A PyTorch implementation of : MobileViT: Light-weight, General-purpose, and Mobile-friendly Vision Transformer

Modified from the official repo and timm.

Parameters:

arch (str | List[list]) –
Architecture of MobileViT.
- If a string, choose from “small”, “x_small” and “xx_small”.
- If a list, every item should be also a list, and the first item of the sub-list can be chosen from “moblienetv2” and “mobilevit”, which indicates the type of this layer sequence. If “mobilenetv2”, the other items are the arguments of make_mobilenetv2_layer (except in_channels) and if “mobilevit”, the other items are the arguments of make_mobilevit_layer (except in_channels).
Defaults to “small”.
in_channels (int) – Number of input image channels. Defaults to 3.
stem_channels (int) – Channels of stem layer. Defaults to 16.
last_exp_factor (int) – Channels expand factor of last layer. Defaults to 4.
out_indices (Sequence[int]) – Output from which stages. Defaults to (4, ).
frozen_stages (int) – Stages to be frozen (all param fixed). Defaults to -1, which means not freezing any parameters.
conv_cfg (dict, optional) – Config dict for convolution layer. Defaults to None, which means using conv2d.
norm_cfg (dict, optional) – Config dict for normalization layer. Defaults to dict(type=’BN’).
act_cfg (dict, optional) – Config dict for activation layer. Defaults to dict(type=’Swish’).
init_cfg (dict, optional) – Initialization config dict.

static make_mobilenetv2_layer(in_channels, out_channels, stride, num_blocks, expand_ratio=4)[source]¶

Build mobilenetv2 layer, which consists of several InvertedResidual layers.

Parameters:

in_channels (int) – The input channels.
out_channels (int) – The output channels.
stride (int) – The stride of the first 3x3 convolution in the InvertedResidual layers.
num_blocks (int) – The number of InvertedResidual blocks.
expand_ratio (int) – adjusts number of channels of the hidden layer in InvertedResidual by this amount. Defaults to 4.

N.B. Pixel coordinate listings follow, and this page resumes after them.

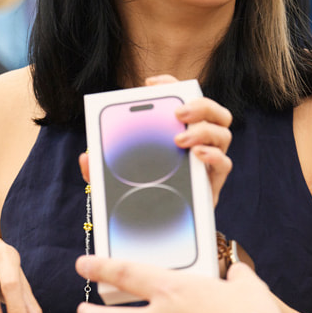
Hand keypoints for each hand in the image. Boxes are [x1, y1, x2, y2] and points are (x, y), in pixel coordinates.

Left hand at [78, 74, 233, 204]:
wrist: (157, 230)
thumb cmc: (142, 195)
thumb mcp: (116, 179)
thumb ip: (101, 168)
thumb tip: (86, 158)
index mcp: (179, 132)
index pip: (184, 99)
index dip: (172, 85)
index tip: (151, 82)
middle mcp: (199, 142)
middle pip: (214, 112)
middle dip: (200, 105)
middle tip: (178, 112)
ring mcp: (209, 162)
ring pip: (223, 133)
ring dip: (204, 131)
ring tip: (181, 140)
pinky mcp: (214, 184)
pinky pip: (225, 164)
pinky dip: (213, 156)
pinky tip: (197, 156)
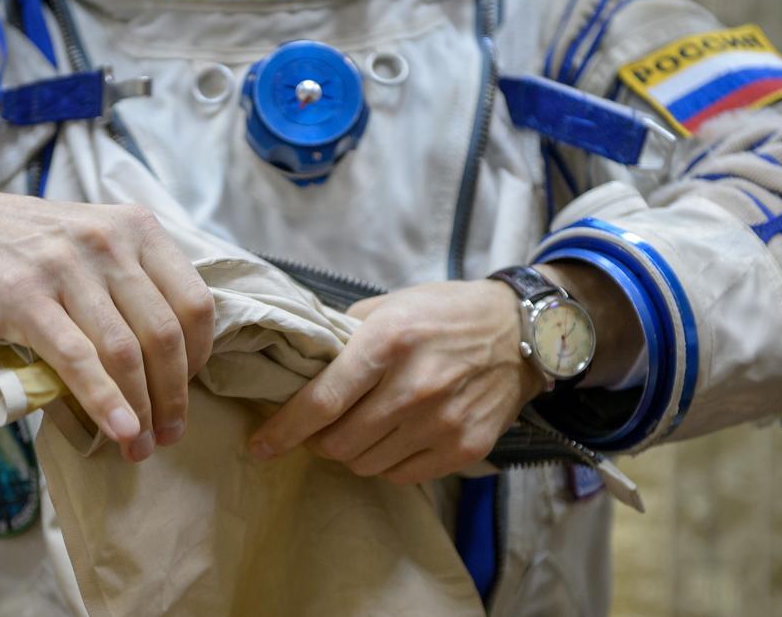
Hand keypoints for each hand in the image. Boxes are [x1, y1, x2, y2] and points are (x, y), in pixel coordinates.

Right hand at [0, 179, 215, 462]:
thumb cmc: (34, 247)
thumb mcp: (96, 242)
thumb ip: (136, 284)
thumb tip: (173, 365)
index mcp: (138, 228)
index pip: (194, 302)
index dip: (200, 356)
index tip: (188, 387)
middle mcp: (108, 242)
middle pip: (164, 334)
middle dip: (173, 396)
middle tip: (170, 434)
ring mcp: (66, 268)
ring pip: (125, 352)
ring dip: (140, 410)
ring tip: (140, 446)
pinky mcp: (25, 298)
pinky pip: (77, 359)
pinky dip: (104, 402)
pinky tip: (118, 431)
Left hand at [248, 280, 542, 483]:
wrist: (521, 332)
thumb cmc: (444, 314)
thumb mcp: (388, 306)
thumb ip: (343, 337)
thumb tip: (298, 366)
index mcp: (388, 343)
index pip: (322, 402)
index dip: (284, 430)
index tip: (260, 446)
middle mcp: (414, 387)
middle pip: (339, 443)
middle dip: (316, 441)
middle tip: (319, 428)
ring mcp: (442, 422)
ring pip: (367, 464)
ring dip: (351, 453)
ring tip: (360, 428)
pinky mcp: (464, 447)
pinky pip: (402, 475)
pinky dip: (386, 462)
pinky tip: (393, 438)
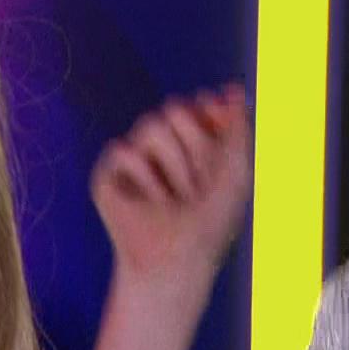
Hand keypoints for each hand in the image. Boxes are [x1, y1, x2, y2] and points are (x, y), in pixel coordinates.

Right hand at [92, 84, 250, 280]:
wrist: (179, 260)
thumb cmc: (211, 225)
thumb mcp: (237, 173)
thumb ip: (239, 129)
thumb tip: (235, 89)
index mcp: (194, 146)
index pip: (197, 105)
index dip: (210, 113)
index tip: (222, 131)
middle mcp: (164, 149)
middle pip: (175, 109)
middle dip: (196, 144)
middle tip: (200, 183)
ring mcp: (136, 160)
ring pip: (150, 123)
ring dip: (174, 162)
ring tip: (177, 196)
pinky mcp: (110, 175)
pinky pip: (124, 150)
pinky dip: (145, 178)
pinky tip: (151, 202)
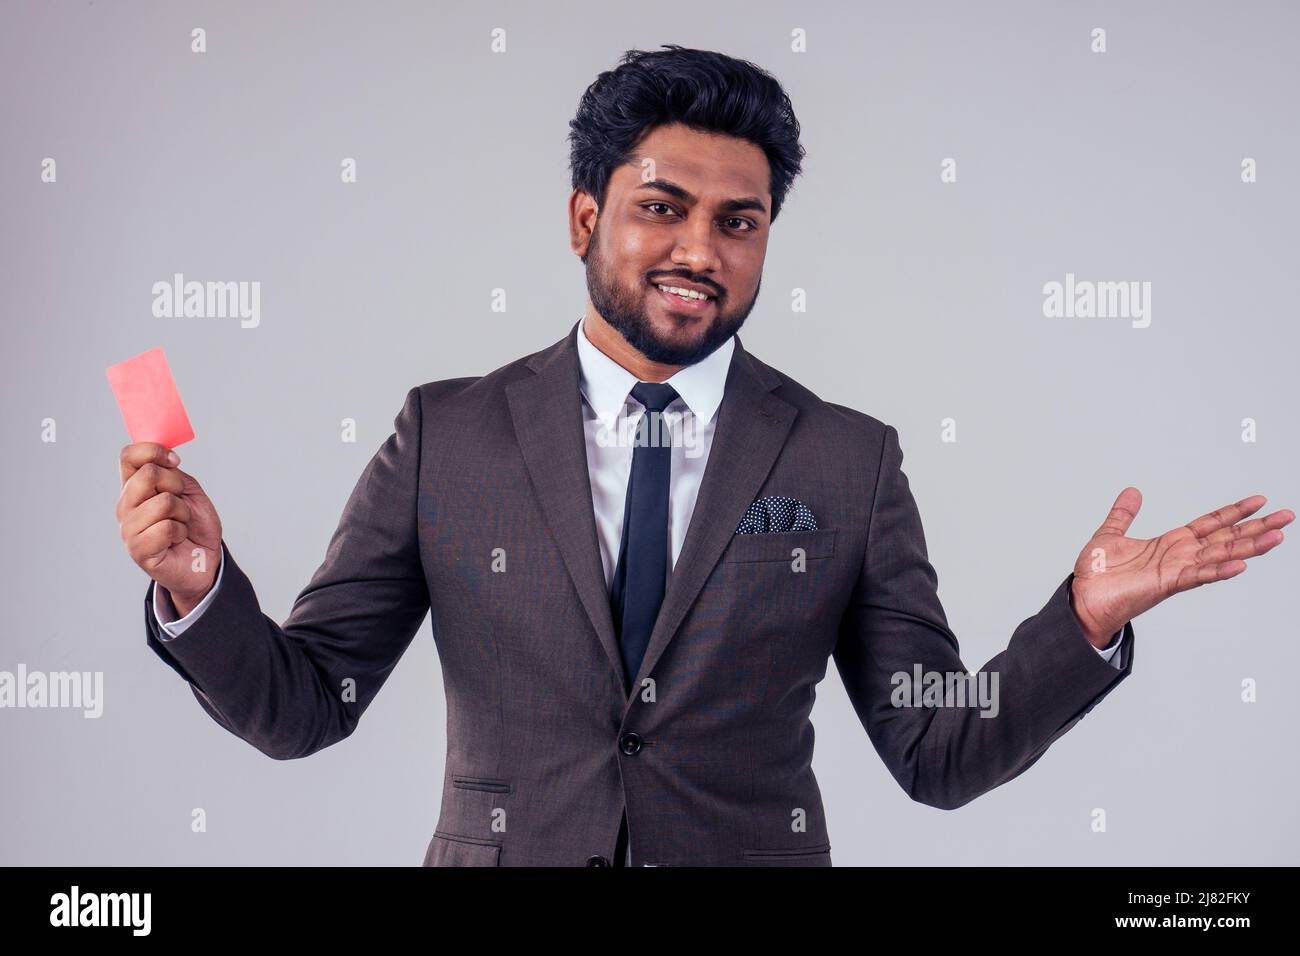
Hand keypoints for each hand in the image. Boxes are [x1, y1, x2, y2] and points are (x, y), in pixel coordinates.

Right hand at [117, 443, 222, 615]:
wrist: (205, 558)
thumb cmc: (194, 524)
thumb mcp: (188, 491)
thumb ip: (172, 472)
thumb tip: (164, 457)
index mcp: (134, 487)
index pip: (129, 456)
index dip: (154, 451)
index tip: (175, 461)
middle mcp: (125, 506)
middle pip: (148, 474)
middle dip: (176, 485)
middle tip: (180, 502)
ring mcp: (128, 529)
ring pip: (164, 502)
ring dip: (183, 513)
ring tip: (180, 525)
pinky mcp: (138, 550)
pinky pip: (166, 528)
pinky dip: (180, 532)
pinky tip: (176, 540)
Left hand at [1069, 488, 1292, 647]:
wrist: (1083, 600)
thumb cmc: (1098, 575)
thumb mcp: (1110, 534)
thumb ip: (1123, 514)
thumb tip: (1132, 492)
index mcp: (1170, 543)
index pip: (1210, 523)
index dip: (1234, 512)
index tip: (1259, 500)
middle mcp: (1180, 556)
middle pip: (1226, 538)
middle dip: (1257, 527)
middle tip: (1287, 516)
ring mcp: (1177, 570)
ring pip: (1221, 555)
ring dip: (1250, 546)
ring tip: (1278, 536)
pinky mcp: (1167, 584)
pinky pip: (1198, 576)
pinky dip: (1219, 570)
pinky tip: (1242, 564)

static make_mobilevit_layer(in_channels, out_channels, stride, transformer_dim, ffn_dim, num_transformer_blocks, expand_ratio=4)[source]¶

Build mobilevit layer, which consists of one InvertedResidual and one MobileVitBlock.

Parameters:

in_channels (int) – The input channels.
out_channels (int) – The output channels.
stride (int) – The stride of the first 3x3 convolution in the InvertedResidual layers.
transformer_dim (int) – The channels of the transformer layers.
ffn_dim (int) – The mid-channels of the feedforward network in transformer layers.
num_transformer_blocks (int) – The number of transformer blocks.
expand_ratio (int) – adjusts number of channels of the hidden layer in InvertedResidual by this amount. Defaults to 4.